Na agricultura, a Archer Daniels Midland Company, a Bunge Limited, a Cargill Incorporated e a Louis Dreyfus Company B.V, controlam cerca de 90% do mercado de cereais.
No setor grossista de fármacos, a AmerisourceBergen, a McKesson Medical-Surgical e a Cardinal Health comercializam mais de 90% dos medicamentos.
No setor bancário não existe um oligopólio que controle 90% dos ativos detidos por bancos americanos, mas, no seu conjunto, o JPMorgan Chase & Co, o Bank of America, o Citigroup Inc., a Wells Fargo e a UBS controlam cerca 50%.
Por outro lado, as três maiores tecnológicas do mundo, a Google Inc, a Meta Platforms (proprietária do Facebook) e a Amazon.com, Inc, beneficiaram da complacência das reguladoras na aplicação das leis antitrust. A Amazon comprou vários rivais que vendiam livros pela internet. A Google comprou a DoubleClick Digital Marketing, a sua maior rival, e a multinacional proprietária do Facebook (a Meta Platforms) comprou o Instagram e o WhatsApp.
No que respeita à União Europeia, em 2006 foi aprovado o ECN Model Leniency Programe.

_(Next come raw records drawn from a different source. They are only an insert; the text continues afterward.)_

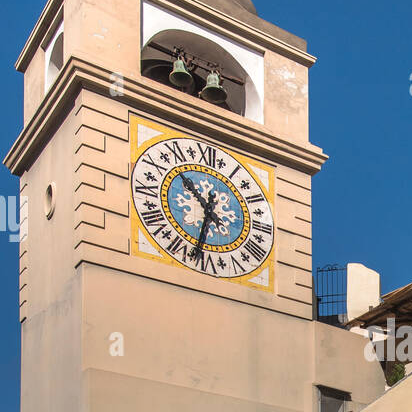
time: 10:32
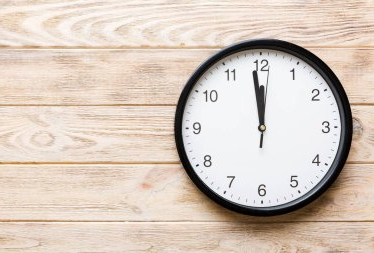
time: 11:58
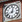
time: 12:41
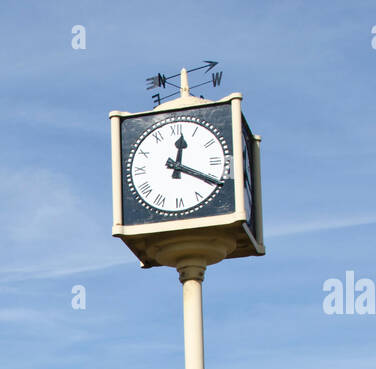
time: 12:20
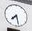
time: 7:27
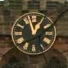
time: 12:57
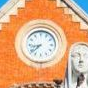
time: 8:38
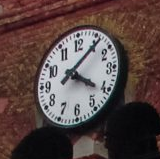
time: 4:07
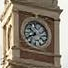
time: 7:51
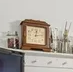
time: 12:13
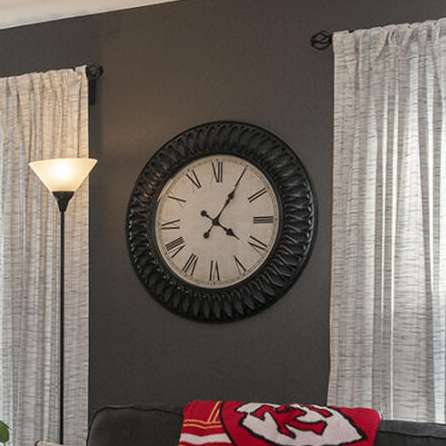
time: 4:05
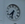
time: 7:32
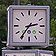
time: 2:35
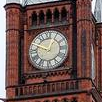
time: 12:48
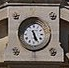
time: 5:26
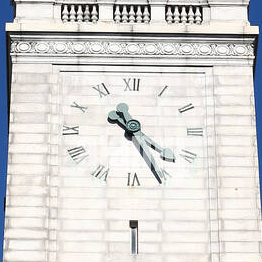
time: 4:25
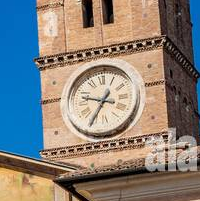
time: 9:35
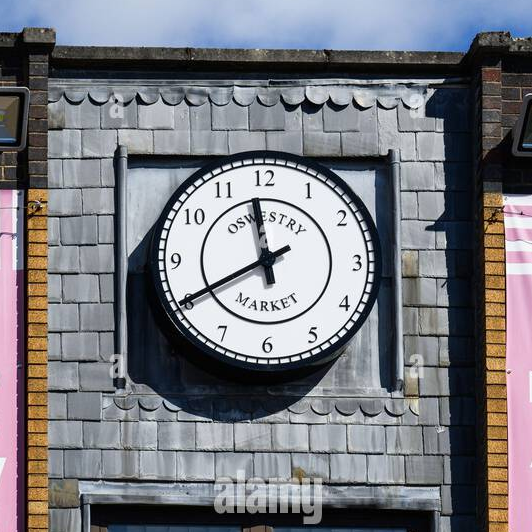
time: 11:40
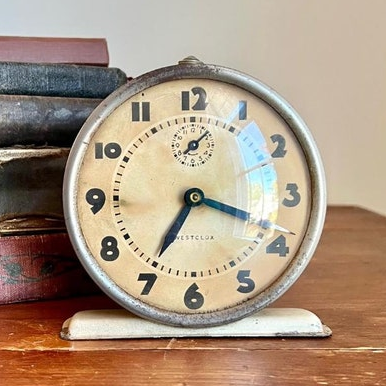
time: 3:35
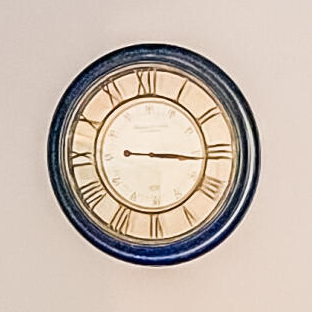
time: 3:15
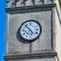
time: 4:52
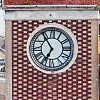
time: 6:54
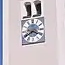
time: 3:40
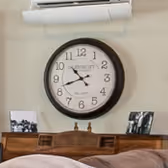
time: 10:41
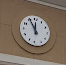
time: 11:55
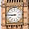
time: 8:45
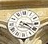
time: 3:20
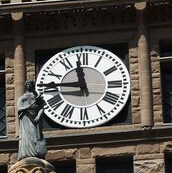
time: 11:45
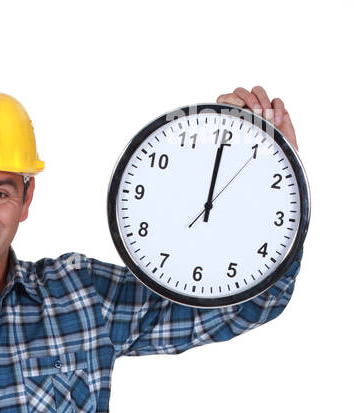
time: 12:00
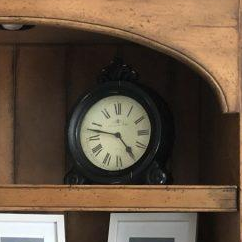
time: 4:47
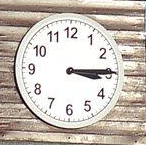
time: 3:14
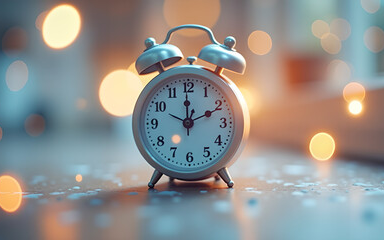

Este programa prevê a existência de um de pedido de clemência, a qual pode ser atribuída a qualquer empresa que revele a sua participação num cartel, com a condição de ser a primeira entidade a fornecer informações e elementos de prova que possibilitem a investigação ao alegado cartel.
Desde a aprovação do referido programa, a Comissão Europeia por intermédio da DG Comp (Directorate-General for Competition), passou a ter a vida facilitada.
Pois, uma parte significativa da sua atividade passou a ser esperar que operadores económicos apresentem denúncias e respetivos elementos de prova para depois investigar.
Esta atuação tem proporcionado a descoberta de alguns carteis poderosos e, consequentemente, o seu desmantelamento e aplicação de multas. No entanto, o seu âmbito de aplicação é limitado: as entidades reguladoras ficam dependentes dos interesses das empresas que participam nos cartéis.
Apesar de todas as contingências que existem nos Estados Unidos, atrás referidas, as autoridades norte americanas têm uma atuação mais pró-ativa que as europeias.
Nos Estados Unidos, ao contrário do que sucede na Europa, são utilizados métodos científicos para identificar setores muito concentrados e, posteriormente, proceder a investigações. Para o efeito, as autoridades americanas utilizam, designadamente, o índice HHI (Herfindahal-Hirschman).
Este índice é calculado através da elevação ao quadrado da quota de mercado de cada empresa. Quanto, através dos cálculos efetuados, se verificar que quatro ou menos empresas têm uma quota de pelo menos 25%, o Departamento de Justiça considera o setor concentrado e pode iniciar uma investigação.
Seria útil que na Europa não se confiasse em demasia nas denúncias efetuadas por empresas interessadas em aderir a programas de clemência, mas fosse adotada também uma postura pró-ativa através da utilização métodos científicos para verificar o excesso de concentração em alguns setores e, posteriormente, iniciar investigações.